Before we move onto the red wines, I must declare my hand, I am a Bordeaux Man! The reason? In my view the wines from Bordeaux are generally more consistent and reliable than those from Burgundy. The Pinot grape is thin skinned and troublesome to cultivate and is more easily affected by adverse weather conditions which often occur in Burgundy, unlike the Cabernet grape grown in Bordeaux which is a thick skinned grape and is more resistant to weather factors. I have had the good fortune in my life to have sampled the best from both regions, and although I have tasted some superb Burgundies, I would say that if you had a spare $200 in your pocket to buy a bottle from either region, sight unseen, a Bordeaux would be a safer bet. Anyhow, that's my view, fire away at will all you Burgundy lovers.

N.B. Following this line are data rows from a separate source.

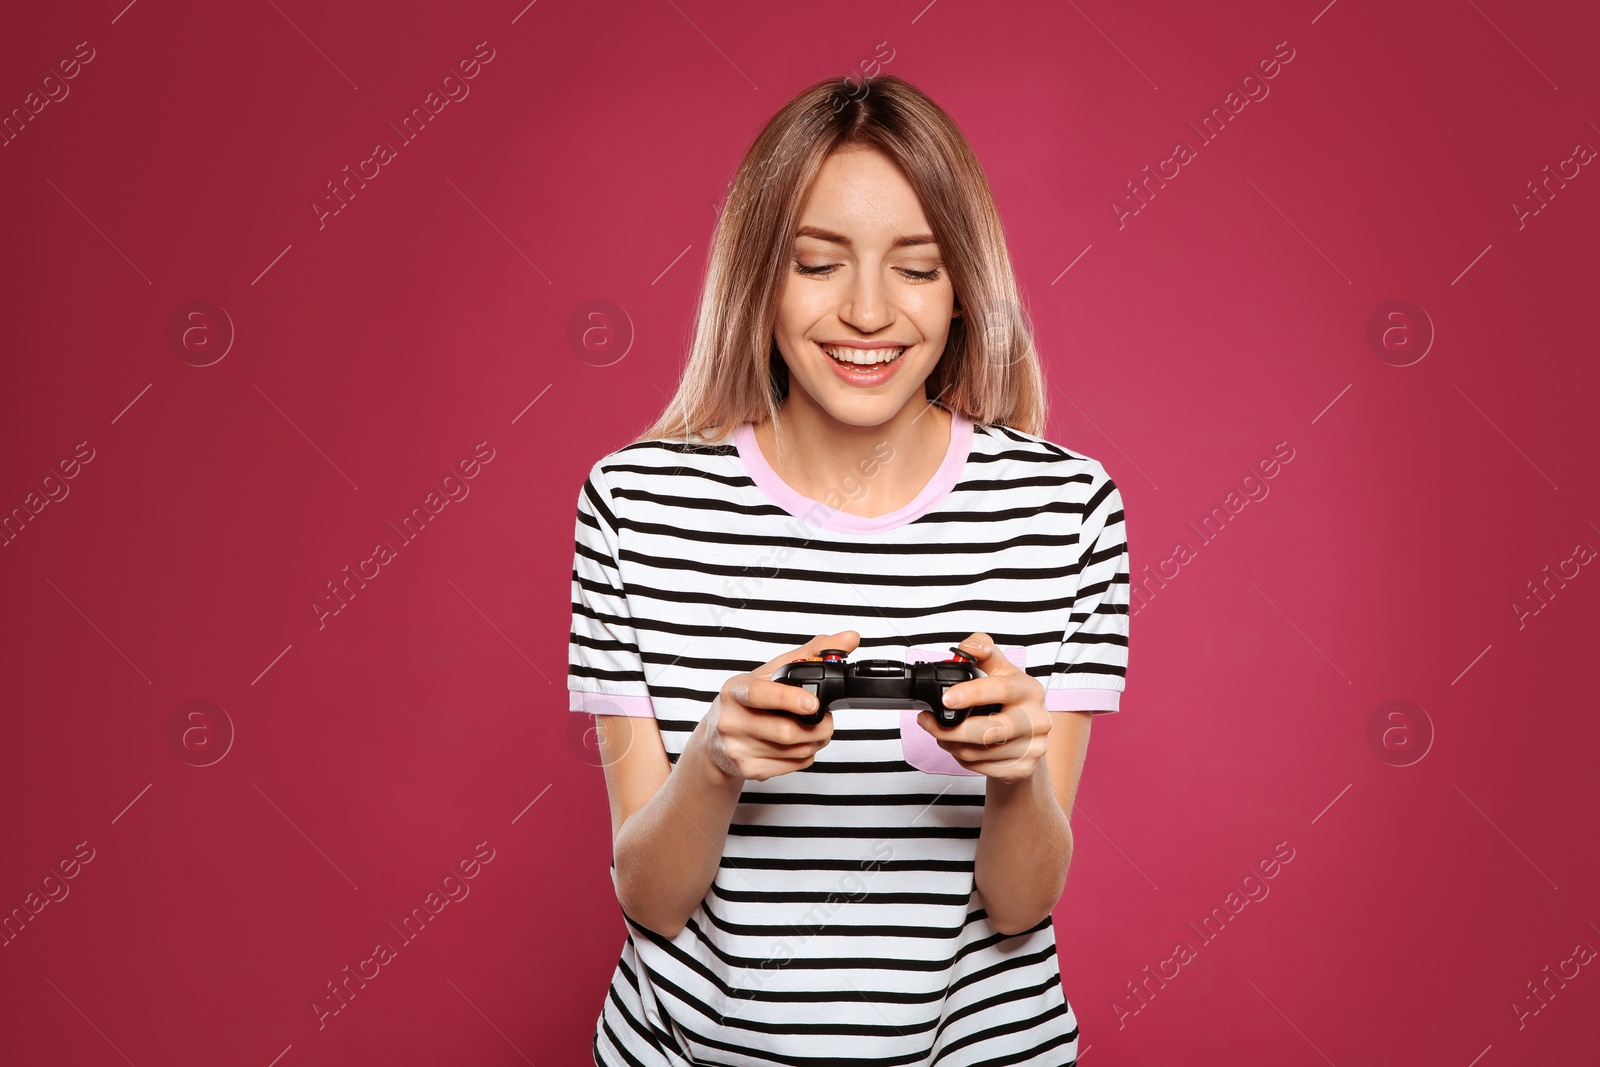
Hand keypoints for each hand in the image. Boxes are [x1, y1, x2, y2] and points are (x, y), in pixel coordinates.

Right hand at [702, 631, 860, 782]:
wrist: (716, 740)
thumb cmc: (748, 701)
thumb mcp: (771, 672)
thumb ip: (812, 652)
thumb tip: (850, 638)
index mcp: (736, 690)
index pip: (760, 695)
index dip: (788, 699)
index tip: (813, 703)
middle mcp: (731, 721)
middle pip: (785, 731)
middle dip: (819, 726)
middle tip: (826, 718)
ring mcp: (738, 749)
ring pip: (795, 751)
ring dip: (816, 740)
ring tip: (815, 729)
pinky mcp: (749, 770)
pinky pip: (793, 765)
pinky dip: (806, 754)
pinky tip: (799, 743)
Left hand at [913, 633, 1048, 783]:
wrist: (1030, 736)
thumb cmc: (1011, 699)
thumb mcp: (1000, 669)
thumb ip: (983, 650)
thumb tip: (967, 647)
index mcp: (1030, 690)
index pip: (1001, 690)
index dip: (972, 694)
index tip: (946, 699)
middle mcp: (1037, 719)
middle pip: (987, 731)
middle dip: (948, 730)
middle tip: (927, 722)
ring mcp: (1033, 747)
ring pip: (979, 752)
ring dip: (951, 744)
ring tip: (942, 734)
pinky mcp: (1024, 769)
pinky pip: (981, 767)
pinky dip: (963, 759)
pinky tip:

Moving right along to wine 3 the 2016 Chambolle Musigny @ 13%, a 7/8 vintage, I found the wine to be medium bodied, ruby red, a complex wine with strawberry overtones. Slight oak noticeable, but generally well balanced. Rich and seductive flavours with a cherry like finish which persisted on the back palate.
Wine 4 was the Chambolle 2015 Musigny Clos de l'Orme @12.5%, a 7/9 rated vintage, my wine of the day. Ruby red in colour, spicy but classy, rich on the palate.
Beautiful balance of oak, acid and tannin producing a silky smooth velvety wine of great character and charm. Drinking now at it's peak?? Hard to see it getting any better. Time will tell how it presents in say 10 years’ time. I suspect it will be a classic. I will now deal with wines 5 and 6 together as they are both Vosnee -Romanee from the same year 1995. My research indicates that 1995 vintage wise in Burgundy was a "generally good year, with however some mixed results" make of that what you will. Of the two wines, I preferred the Les Rouges @13%. Both of these wines are now 30 yo and are drinking beyond their prime. The Les Rouges was to me holding together better than the Orveaux, which was certainly beginning to fade. The Les Rouges still had good colour with some noticeable browning around the rim, deeply matured flavours of spice, black fruits and earthy overtones. Just enough remaining acid to ensure a positive finish. A grand old wine that at its peak would have exuded style and class.
The same comments would also apply to the En Orveaux which I am sure at its zenith, maybe 15 years ago would have been a top flight burgundy, but the ravages of time seem to have affected this wine more so than the Les Rouges, leaving us with a slightly sad bottle of a quality wine. I hate seeing that.